Таким образом, расширение политического сотрудничества с подвластными Литве княжествами Руси являлось на исходе 70-х гг. XIV в. важнейшей внешнеполитической задачей правительства Дмитрия Московского. Решая ее, оно уделяло значительное внимание тем княжествам Юго-Западной Руси, которые непосредственно граничили с предполагаемым районом боевых действий. Таким стратегически важным районом была территория юго-восточных окраин Великого княжества Литовского, которая могла послужить местом встречи войск Мамая и Ягайла и операционной базой для их совместного похода на Москву.[519]

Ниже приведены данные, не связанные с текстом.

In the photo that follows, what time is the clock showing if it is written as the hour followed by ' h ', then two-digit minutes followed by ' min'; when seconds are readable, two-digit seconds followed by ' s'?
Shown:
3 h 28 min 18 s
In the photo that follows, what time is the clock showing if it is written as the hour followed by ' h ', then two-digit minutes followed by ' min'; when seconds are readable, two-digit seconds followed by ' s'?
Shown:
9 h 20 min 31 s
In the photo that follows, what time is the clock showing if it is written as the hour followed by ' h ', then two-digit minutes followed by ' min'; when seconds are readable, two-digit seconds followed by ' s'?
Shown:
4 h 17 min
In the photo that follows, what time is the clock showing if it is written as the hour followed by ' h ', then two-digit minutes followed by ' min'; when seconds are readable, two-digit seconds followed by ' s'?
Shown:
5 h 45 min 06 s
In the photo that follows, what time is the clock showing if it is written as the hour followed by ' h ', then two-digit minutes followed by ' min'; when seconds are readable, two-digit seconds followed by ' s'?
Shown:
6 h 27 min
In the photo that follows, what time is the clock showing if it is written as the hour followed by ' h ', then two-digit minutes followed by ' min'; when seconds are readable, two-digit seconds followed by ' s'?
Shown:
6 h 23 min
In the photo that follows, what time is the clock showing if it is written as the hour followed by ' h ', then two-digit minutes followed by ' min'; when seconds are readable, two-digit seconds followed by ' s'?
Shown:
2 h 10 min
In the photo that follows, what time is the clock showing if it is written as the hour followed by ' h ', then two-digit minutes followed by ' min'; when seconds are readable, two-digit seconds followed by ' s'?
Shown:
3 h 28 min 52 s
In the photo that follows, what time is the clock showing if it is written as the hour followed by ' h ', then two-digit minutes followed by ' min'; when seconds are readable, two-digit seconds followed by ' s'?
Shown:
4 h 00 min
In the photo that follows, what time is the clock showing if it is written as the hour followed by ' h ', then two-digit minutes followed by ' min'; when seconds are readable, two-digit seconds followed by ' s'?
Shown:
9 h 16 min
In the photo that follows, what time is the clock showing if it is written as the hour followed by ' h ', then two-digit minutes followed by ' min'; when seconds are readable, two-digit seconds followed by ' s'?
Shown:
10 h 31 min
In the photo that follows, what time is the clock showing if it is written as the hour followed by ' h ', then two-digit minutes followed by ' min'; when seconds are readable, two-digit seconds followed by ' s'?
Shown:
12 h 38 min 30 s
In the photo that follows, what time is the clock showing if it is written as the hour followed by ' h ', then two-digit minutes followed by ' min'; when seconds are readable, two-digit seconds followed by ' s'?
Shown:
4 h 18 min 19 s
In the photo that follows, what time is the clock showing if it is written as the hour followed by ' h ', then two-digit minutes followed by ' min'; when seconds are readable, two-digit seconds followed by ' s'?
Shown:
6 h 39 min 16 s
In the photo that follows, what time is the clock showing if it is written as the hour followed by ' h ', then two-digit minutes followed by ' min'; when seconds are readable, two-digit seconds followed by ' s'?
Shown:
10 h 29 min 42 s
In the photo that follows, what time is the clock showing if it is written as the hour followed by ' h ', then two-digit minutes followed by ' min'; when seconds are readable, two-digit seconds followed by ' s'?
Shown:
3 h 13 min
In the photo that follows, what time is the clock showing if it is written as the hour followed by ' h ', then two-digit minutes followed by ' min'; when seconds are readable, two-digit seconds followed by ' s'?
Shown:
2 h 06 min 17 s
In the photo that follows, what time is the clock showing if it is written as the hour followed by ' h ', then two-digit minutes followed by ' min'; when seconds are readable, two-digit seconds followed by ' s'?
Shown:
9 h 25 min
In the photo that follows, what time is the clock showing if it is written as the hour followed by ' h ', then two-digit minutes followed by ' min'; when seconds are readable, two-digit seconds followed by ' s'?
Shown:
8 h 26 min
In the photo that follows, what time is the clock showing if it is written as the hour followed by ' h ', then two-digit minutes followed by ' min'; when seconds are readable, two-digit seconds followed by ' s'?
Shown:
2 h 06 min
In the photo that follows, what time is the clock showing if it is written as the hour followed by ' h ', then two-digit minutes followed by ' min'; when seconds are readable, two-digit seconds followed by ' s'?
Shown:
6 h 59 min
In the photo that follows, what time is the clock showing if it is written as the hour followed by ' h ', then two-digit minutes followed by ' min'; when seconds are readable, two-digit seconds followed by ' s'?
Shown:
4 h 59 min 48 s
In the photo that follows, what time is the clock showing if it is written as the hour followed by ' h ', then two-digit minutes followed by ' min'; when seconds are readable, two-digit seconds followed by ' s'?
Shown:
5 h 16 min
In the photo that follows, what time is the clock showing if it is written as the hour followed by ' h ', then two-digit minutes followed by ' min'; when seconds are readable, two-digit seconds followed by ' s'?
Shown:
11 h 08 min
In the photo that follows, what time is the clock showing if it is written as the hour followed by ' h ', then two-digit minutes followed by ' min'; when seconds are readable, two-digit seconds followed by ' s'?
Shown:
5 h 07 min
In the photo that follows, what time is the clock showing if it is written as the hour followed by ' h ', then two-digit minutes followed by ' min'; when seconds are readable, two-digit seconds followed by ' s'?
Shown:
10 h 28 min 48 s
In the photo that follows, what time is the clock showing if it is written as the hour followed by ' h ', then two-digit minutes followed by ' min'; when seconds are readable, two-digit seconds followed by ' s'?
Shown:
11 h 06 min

Отсюда становится понятным то особое значение, какое приобретала накануне решающей схватки с Ордой политическая ориентация княжеств данного региона, и, в первую очередь, Чернигово-Северского и Киевского. Но если политические позиции правящих верхов первого из них достаточно выяснены по летописным сви- /117/ детельствам, то об ориентации киевского боярства и князя Владимира Ольгердовича, в сущности, ничего неизвестно.События, связанные с походом московской рати зимой 1379/80 г., наиболее подробно рассмотрены И. Б. Грековым и Б. Н. Флорей. Оба исследователя признают неустойчивость внутриполитических позиций великокняжеской власти Ягайла. При этом если И. Б. Греков допускает не только существование оппозиции литовской великокняжеской власти как в самой Литве, так и в подвластных ей землях Руси с самого начала правления Ягайла, но указывает также на наличие скрытых политических контактов определенной части оппозиции с Дмитрием Московским,[520]
то Б. Н. Флоря видит в ней "отзвук недовольства боярства "русских" земель направленностью внешней политики Великого княжества" и тяготение "местных феодалов к великорусскому центру".[521] И. Б. Греков совершенно верно, на наш взгляд, объясняет причину похода московских войск стремлением великого князя Дмитрия Ивановича предотвратить разгром "своих союзников на Северщине" Ягайлом.[522] Б. Н. Флоря, отмечая стремление Москвы поставить территорию юго-восточных окраин Великого княжества Литовского под свой контроль, указывает на позицию "находившегося в Трубчевске сына Ольгерда Дмитрия" как на фактор, способствовавший успешному решению этой задачи.[523] Как видим, у обоих исследователей нет принципиального расхождения в оценке событий 1379/80 г. на Чернигово-Северщине. Они, однако, не ставят их в прямую связь с процессами консолидации антиордынских сил и политического объединения Руси под эгидой Москвы, в частности с принятой в 1374 г. в Переяславле программой действий против Орды, хотя и близки именно к такому пониманию. Между тем имеются веские основания считать, что открытый переход обоих Ольгердовичей на сторону Москвы накануне Донского побоища явился результатом реализации общерусской политической программы, а круг ее приверженцев в Великом княжестве Литовском не ограничивался лишь полоцким и чернигово-северским удельными князьями.У нас нет прямых свидетельств того, что подобно Дмитрию Ольгердовичу киевский князь в канун решающего противоборства с мамаевой Ордой придерживался промосковской ориентации. Можно, однако, указать на факты, косвенно подтверждающие данное предположение. К ним, в первую очередь, следует отнести сообщение Хроники Быховца о том, что "… князь Владимир бегал в Москву и тем пробегал отчину свою Киев".[524]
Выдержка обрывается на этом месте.